In the 2018 general elections, just after the military coup, Mnangagwa and his Zanu PF party wanted to appease the international community as well as the local masses.

At the time, Mnangagwa was pushing his mantra of a ‘New Dispensation’ and marketing Zimbabwe as ‘open for business’. After failing to respect the constitution, which calls for the upholding of human rights, Mnangagwa saw more sanctions coming in from the west forcing him to continue looking east.

Locally, Mnangagwa is losing supporters as he has failed to turn around Zimbabwe’s struggling economy, fight corruption and deliver on promises – such as affordable transport systems and basic health care – that he made when he was campaigning in 2018.

Maxwell Saungweme, a political analyst, says the recent violence shows a change in script, tactics and strategies, straight from the playbook of tyranny.

“In the first years, tyrants try to employ a multiplicity of strategies to entice support locally and also get buy-in from the international community, but when tyrants fail to entice people – locally and internationally – as their true colours painted by corruption and non-delivery on promises you then have them fall back to other tactics in the playbook of tyranny- violence and cohesion to harvest from fear,” he says.

Saungweme says the violence meted out on opposition party leaders by Zanu PF is likely to continue as the country heads towards the 2023 elections.

“Sadly, this is the juncture we are at, and unless something drastic changes, violence that has already started will continue.

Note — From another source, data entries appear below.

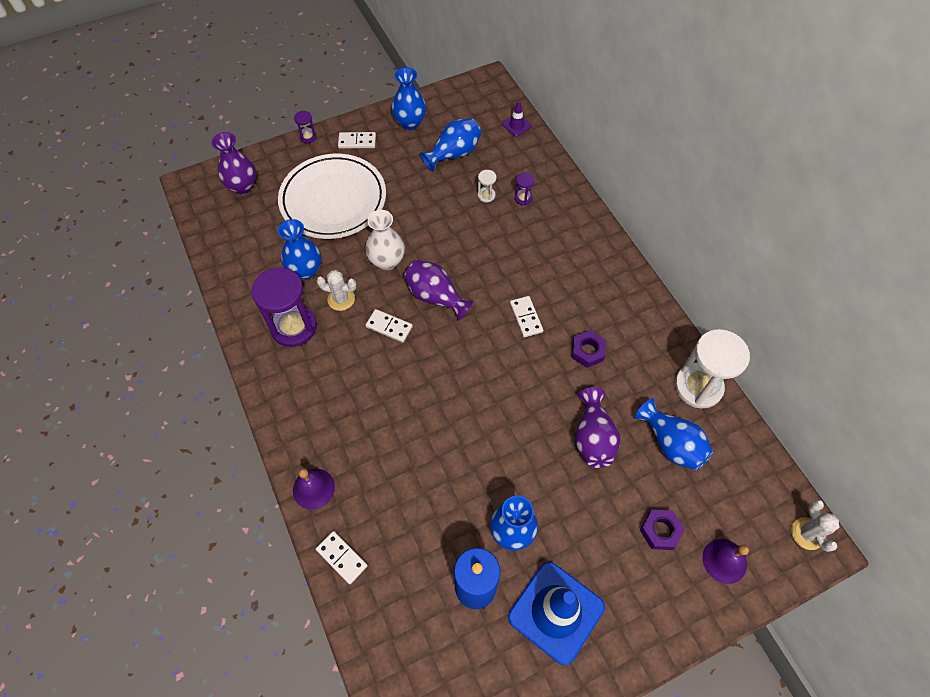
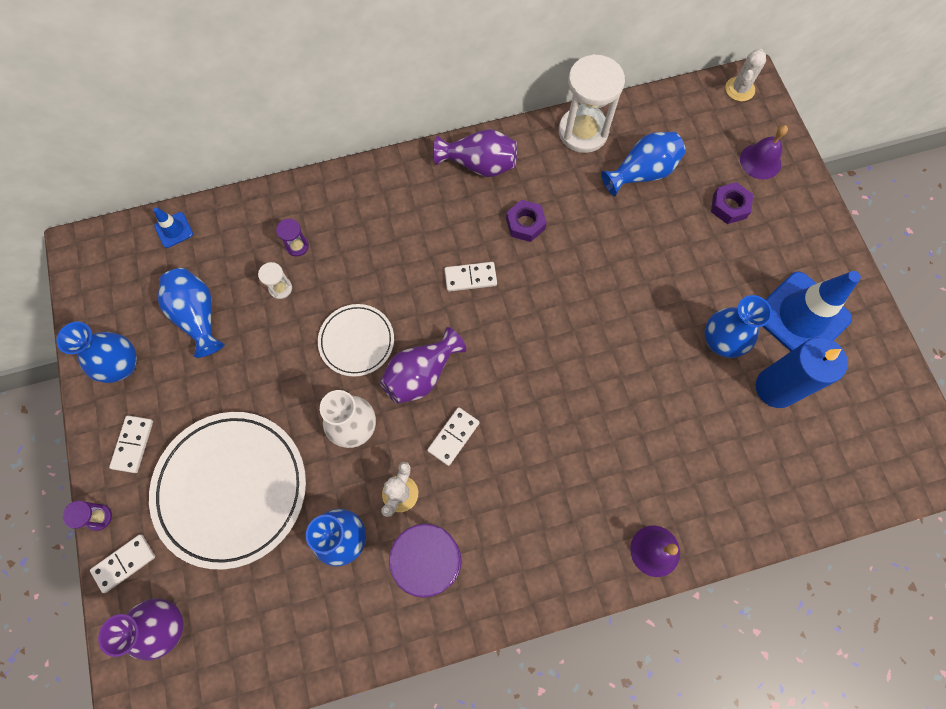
camera: 80 degrees left, 10 degrees up
white domino [316,531,368,584] -> white domino moved to [90,534,155,593]
purple traffic cone [502,101,532,137] -> blue traffic cone [153,207,193,248]
purple vase [575,387,620,468] -> purple vase moved to [433,129,517,177]
white cactus [791,499,839,552] -> white cactus turned 60 degrees counterclockwise [725,49,766,101]
none -> white plate [318,304,394,377]

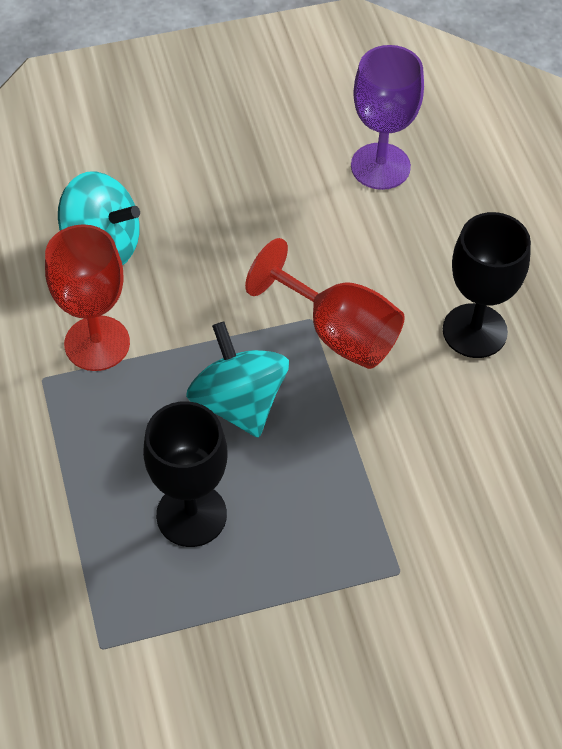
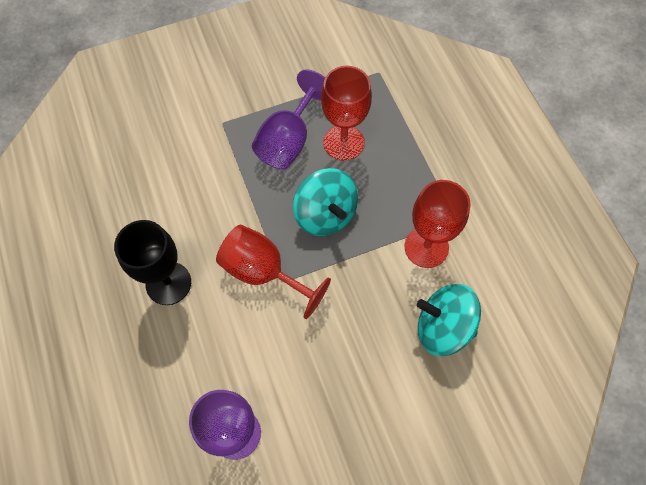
camera: 175 degrees right, 10 degrees up
black goblet [143,401,227,547] -> red goblet [321,66,372,161]
none -> purple goblet [252,69,325,169]

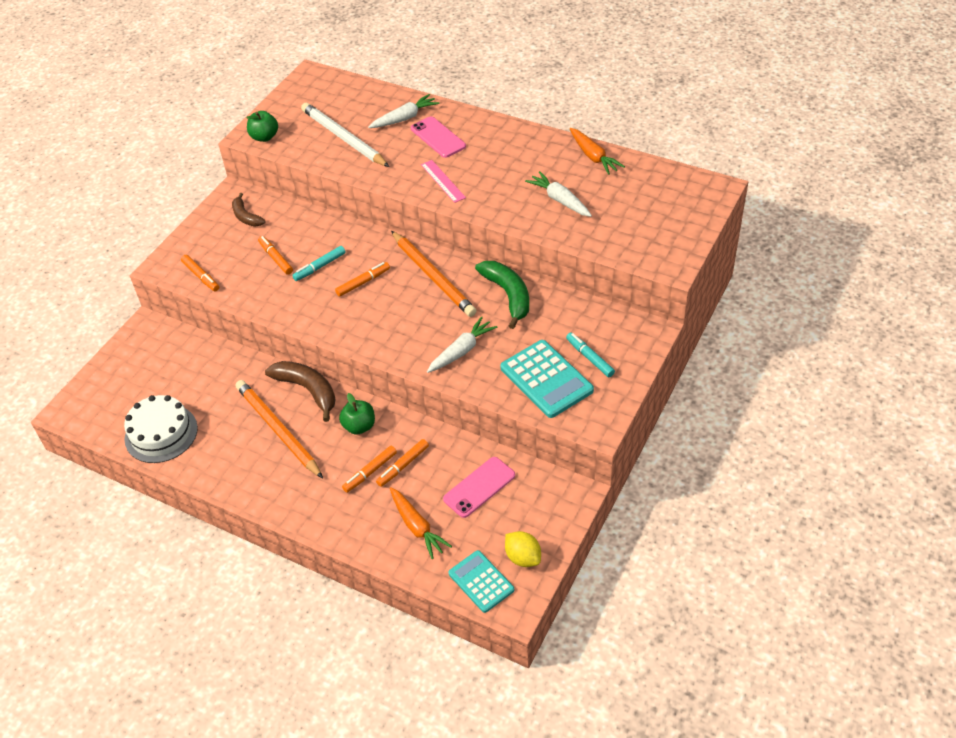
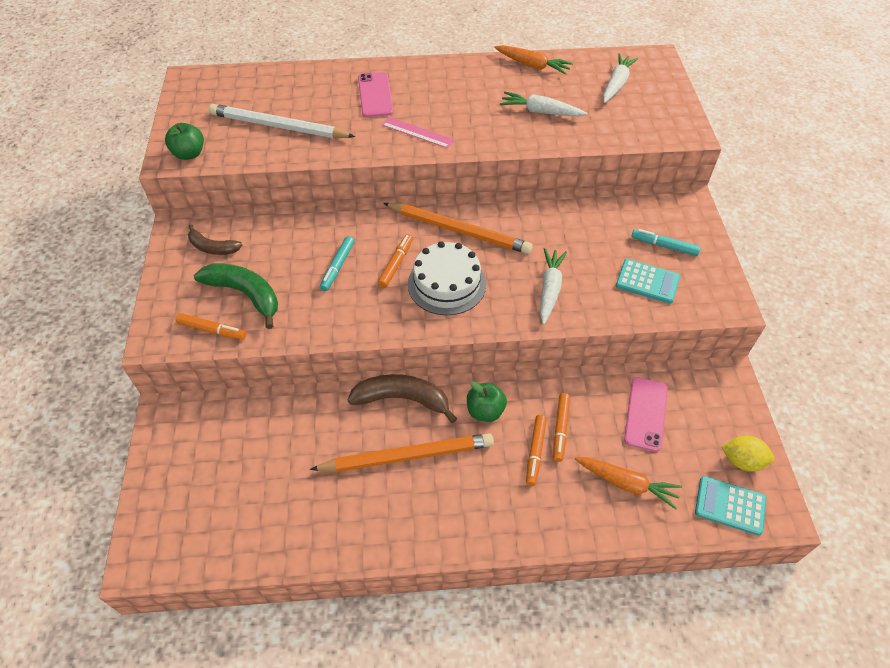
camera: 35 degrees left, 5 degrees up
white cake [124,395,198,463] -> white cake moved to [408,241,486,315]
orange pencil [236,380,323,478] -> orange pencil turned 150 degrees clockwise [310,433,494,472]
orange marker [258,236,293,275] -> none
white carrot [368,94,439,128] -> white carrot moved to [603,53,638,103]
pink phone [411,116,466,158] -> pink phone turned 60 degrees clockwise [358,72,393,117]
green banana [475,261,529,329] -> green banana moved to [194,263,278,329]
turquoise calculator [500,340,594,418] -> turquoise calculator [616,259,680,304], size x0.65

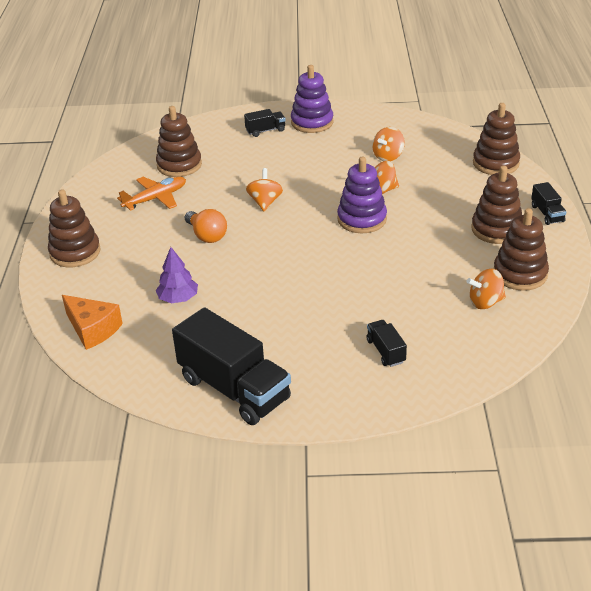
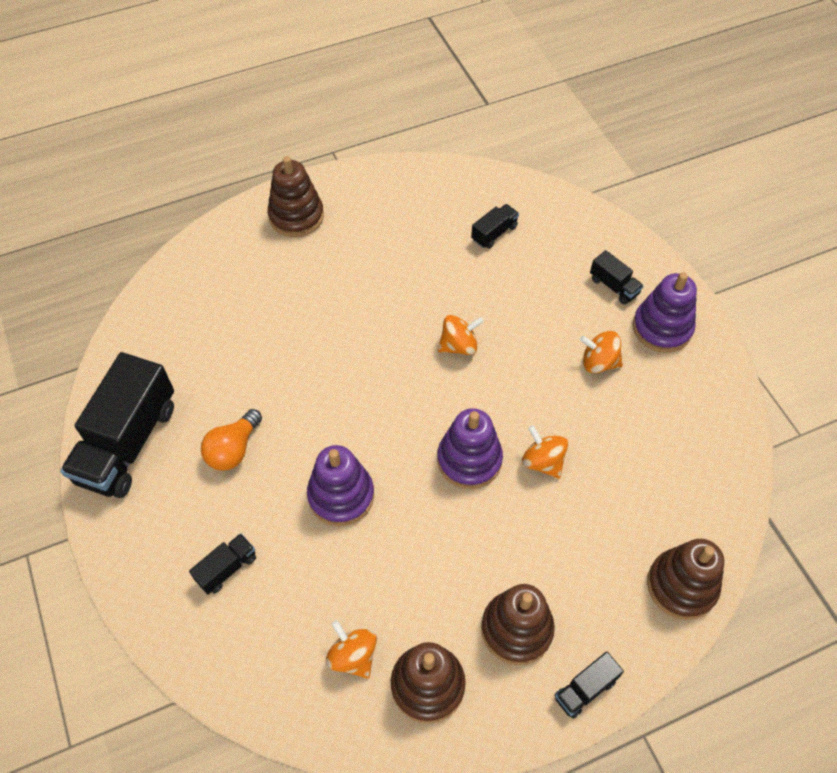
camera: 65 degrees right, 20 degrees up
orange cheese [62,295,123,350] -> none
orange plane [117,177,186,211] -> none
brown stacking toy [156,106,202,177] -> black truck [471,204,519,249]
purple tree [156,247,198,303] -> none
orange light bulb [185,209,227,243] -> orange light bulb moved to [201,409,262,471]
orange spinning top [372,127,405,161] -> orange spinning top moved to [580,331,623,373]
none -> purple stacking toy [307,445,374,526]

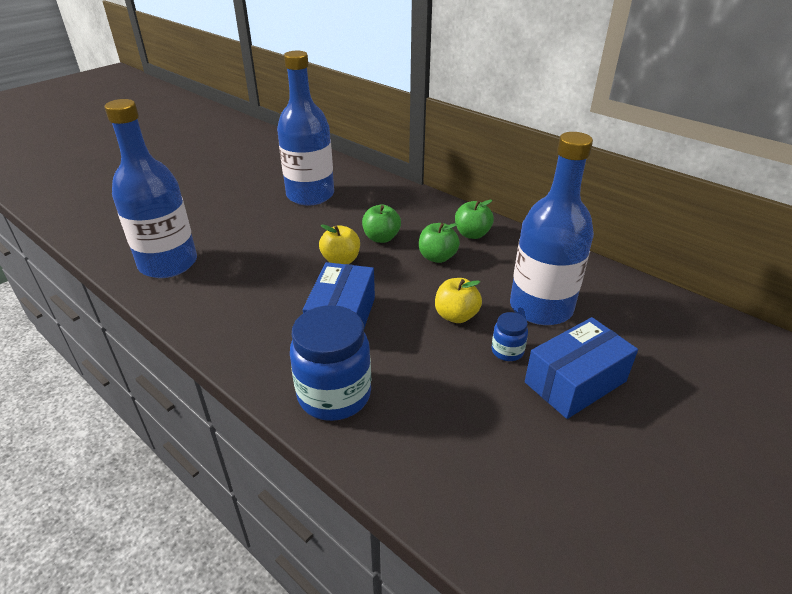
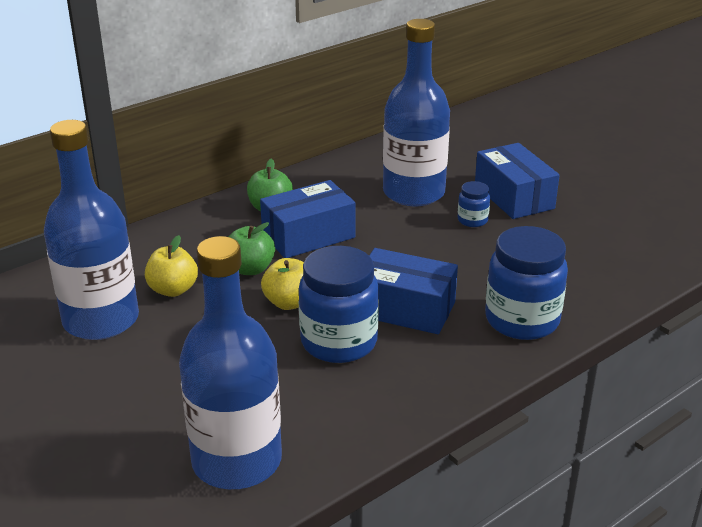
camera: 80 degrees left, 5 degrees down
green apple [419,223,460,263] -> blue box [260,180,355,258]
yellow apple [435,278,482,323] -> yellow apple moved to [145,235,198,297]
none -> blue jar [299,246,379,363]

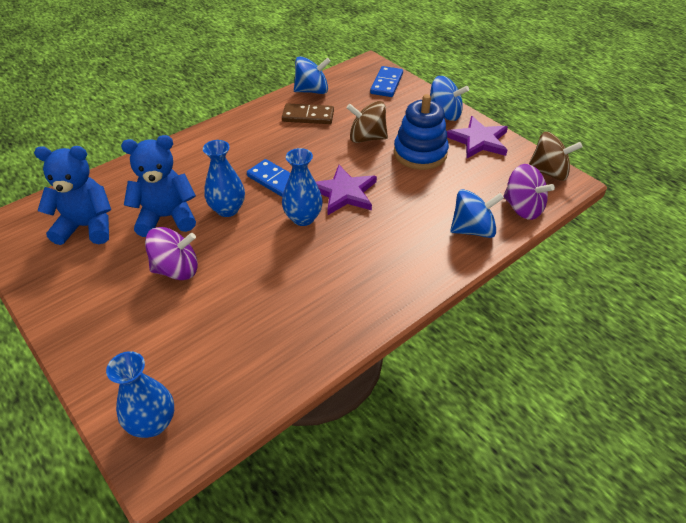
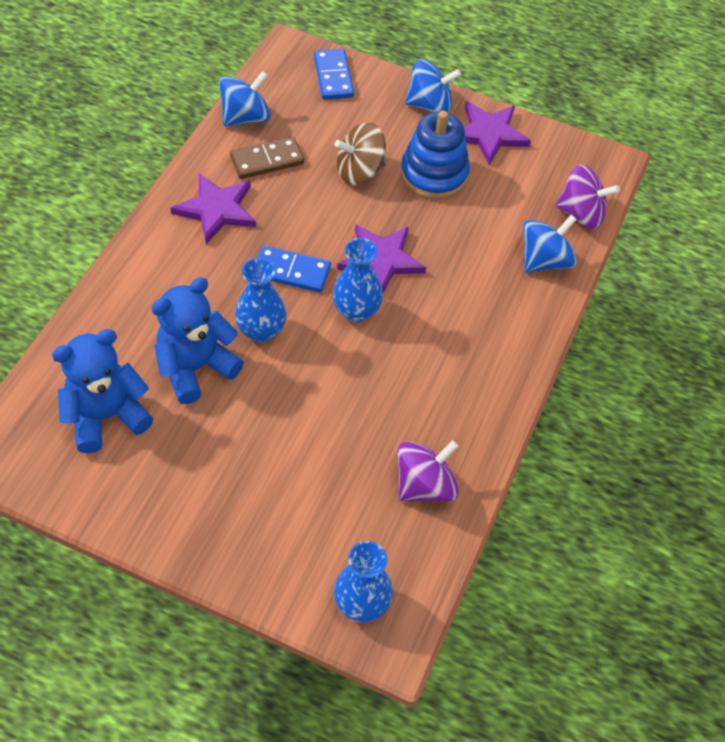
camera: 30 degrees left, 10 degrees up
purple spinning top [145,227,198,280] -> purple spinning top moved to [397,440,458,502]
brown spinning top [529,132,583,181] -> none
none -> purple star [170,173,256,244]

The idea is to instil fear in ordinary Zimbabweans [who see] Chamisa as representing change, so that they either vote for Mnangagwa or do not vote at all. So, 2023 will not be like 2018. The [playing] field has changed. The team running Zimbabwe has since moved from chapter 1 to chapter 16 of the playbook of tyranny.”

Mahere says the violence shows that the regime is in panic mode and does not have popular support.

“Violence is a tool of primitive politics that is devoid of ideas and the support of the people. It is evident that there is no new dispensation to speak of. Mr. Mnangagwa has failed and has resorted to violence and repression to mask his bad governance and failure,” she says.